General questions

marko · February 27, 2019, 2:00am

Hi Guys,
I have recently started using QIIME2. Totally self taught through the tutorials and online vids and seem to be getting there slowly.
This data set is from mice receiving different drug treatments (ie grouped by treatment), followed by 16s analysis of the faecal microbiome.
I have a few (probably very simple) questions I haven't quite been able to work out from searching, my apologies if I should have found the answers.

When looking at the alpha and beta analysis outputs (output via core-metrics command), under the box plots there is usually a p'value for 'all groups' followed by a heap of p-values for 'pairwise'. I understand the value for ''pairwise' is simply the comparison between one group and another, however if I have for example 10 groups, what exactly is the 'all groups' p-value telling me?
When looking at beta-diversity boxplots such as the unifrac-distance, why is it that the first boxplot is the group being compared to. Eg in the attached graph, why is 37 graphed, and why isn't it '1' if it is being compared to itself?
unweighted-unifrac-body-site-significanceday3.qzv (431.9 KB)
Finally, in my taxa summary output after using gneiss-balance-taxonomy, am I right to pick the bacterial genera listed in the numerator and denominator bargraphs under 'balance taxonomy' as the most likely bacteria to be changing between treatment groups, and therefore these specific bacteria may be worth investigating individually using pairwise analysis?

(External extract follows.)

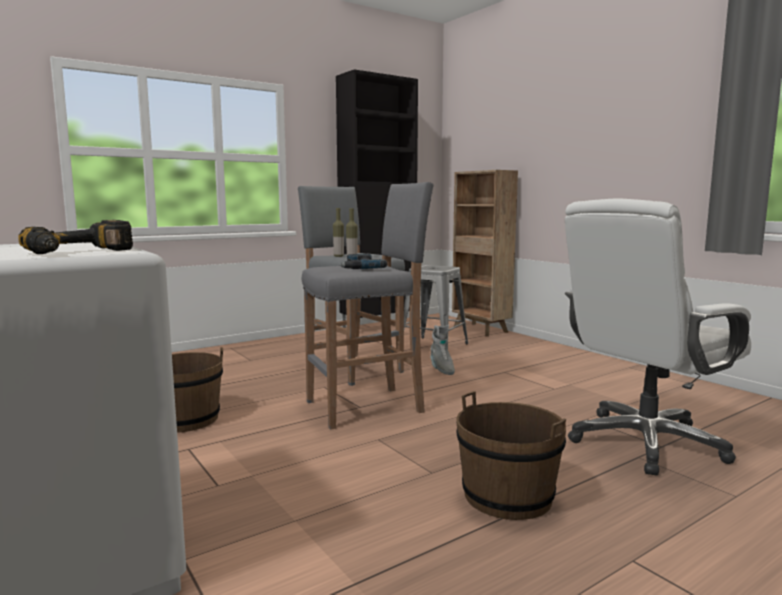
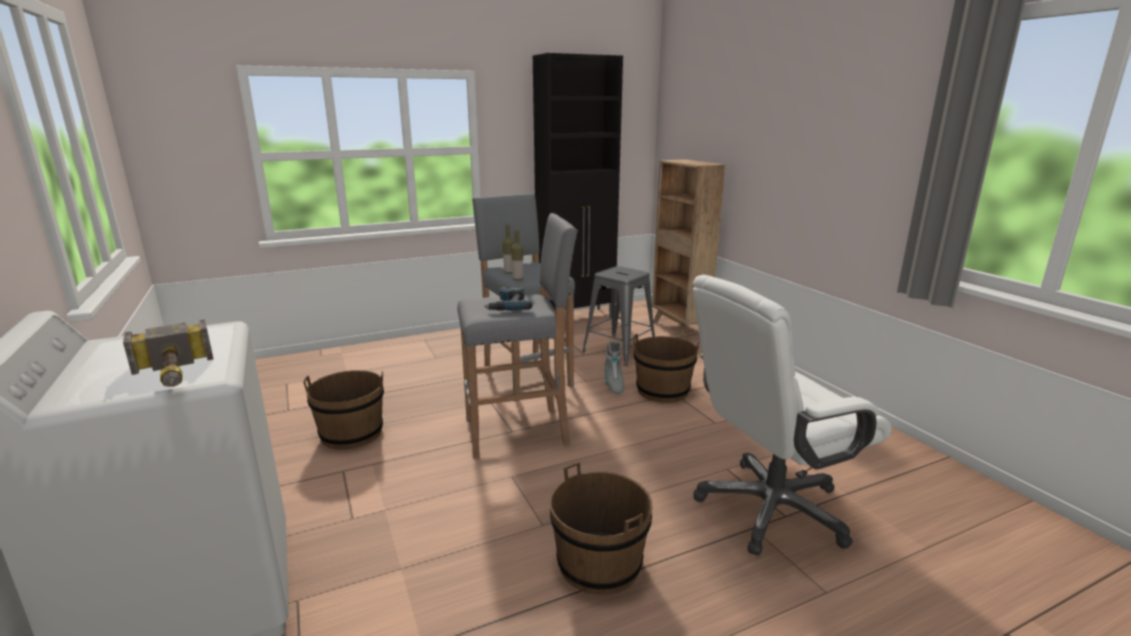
camera: 10 degrees right, 10 degrees up
(81, 252) = (174, 376): power drill -> hammer
(491, 370) = (662, 391): none -> brown bucket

Thankyou in advance, I have spent a few days trying to get my head around these aspects and apologise if they have been answered before.
mark

thermokarst · February 27, 2019, 3:05pm

Welcome! :qiime2:

Care to share? We haven't made any (that I know of), so I suspect these are community-built resources.

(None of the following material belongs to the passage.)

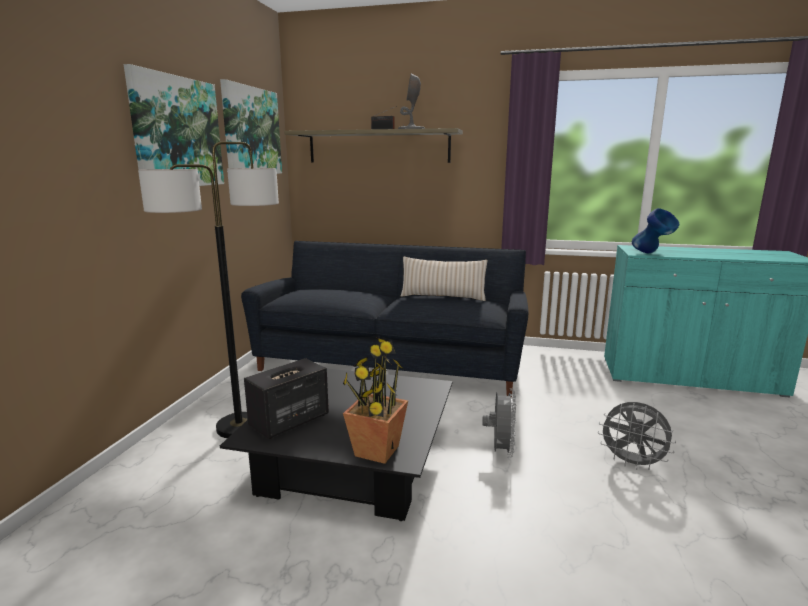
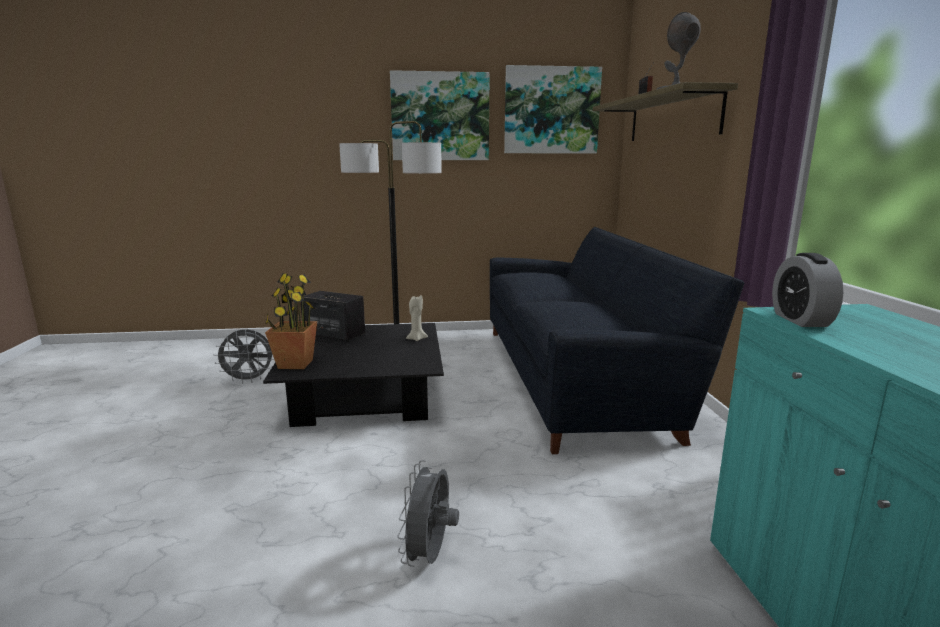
camera: 70 degrees right, 0 degrees up
(350, 380) = (416, 339): none -> beige candle
(442, 297) = (595, 310): beige pillow -> none
(500, 451) = (415, 458): grey fan -> grey fan (249, 380)
(651, 254) = (800, 320): blue vase -> alarm clock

No worries, that is what we are here for! In the future though, it helps us, and other users, when you try and keep each topic post to a single question (so here, this topic post would actually be three topic posts). This helps improve search-ability, as well as makes it a bit easier for us to triage and reply to when it is more digestible. Thanks!

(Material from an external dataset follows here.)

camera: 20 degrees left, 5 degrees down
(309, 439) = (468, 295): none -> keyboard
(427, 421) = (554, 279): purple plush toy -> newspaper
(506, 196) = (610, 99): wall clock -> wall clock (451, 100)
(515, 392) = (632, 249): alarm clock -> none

This is the H statistic and p value for the KW test across all 10 groups (each group is treated as a kw "sample", so each qiime 2 sample is then a "measurement"). Since KW tests the null hypothesis that the population median of all of the sample groups are equal, this will tell you whether or not the metadata groups medians are equal or not. It won't tell you which groups are responsible, but that is where the pairwise tests come in.

Please see:

cc @mortonjt

marko · February 27, 2019, 11:50pm

Hi Matthew,
thanks for that.

I probably should have been more clear, I was referring to the general microbiome analysis vidoes from Dan Knights on youtube

Makes sense - thanks!

So if we look at the example in the post you linked, am I right in looking at the box 'sub' as kind of the alpha-diversity within the 'sub' group, and the other boxes are the beta-diversity distances between sub/supra and sub/supra_sub respectively?

Thanks
Mark

thermokarst · February 28, 2019, 2:44pm

No, I don't think that is a great way to think about it --- these are all beta diversity measures. The first box is a distribution of computed beta diversity values of all pairwise comparisons of the samples within the 'sub' group.

Yep, I agree with this! The other boxes are all pairwise comparisons of the samples from the 'sub' group to the other groups.

marko · February 28, 2019, 11:18pm

Ok thanks - makes sense.
And thanks to you guys for answering all the questions and maintaining this resource.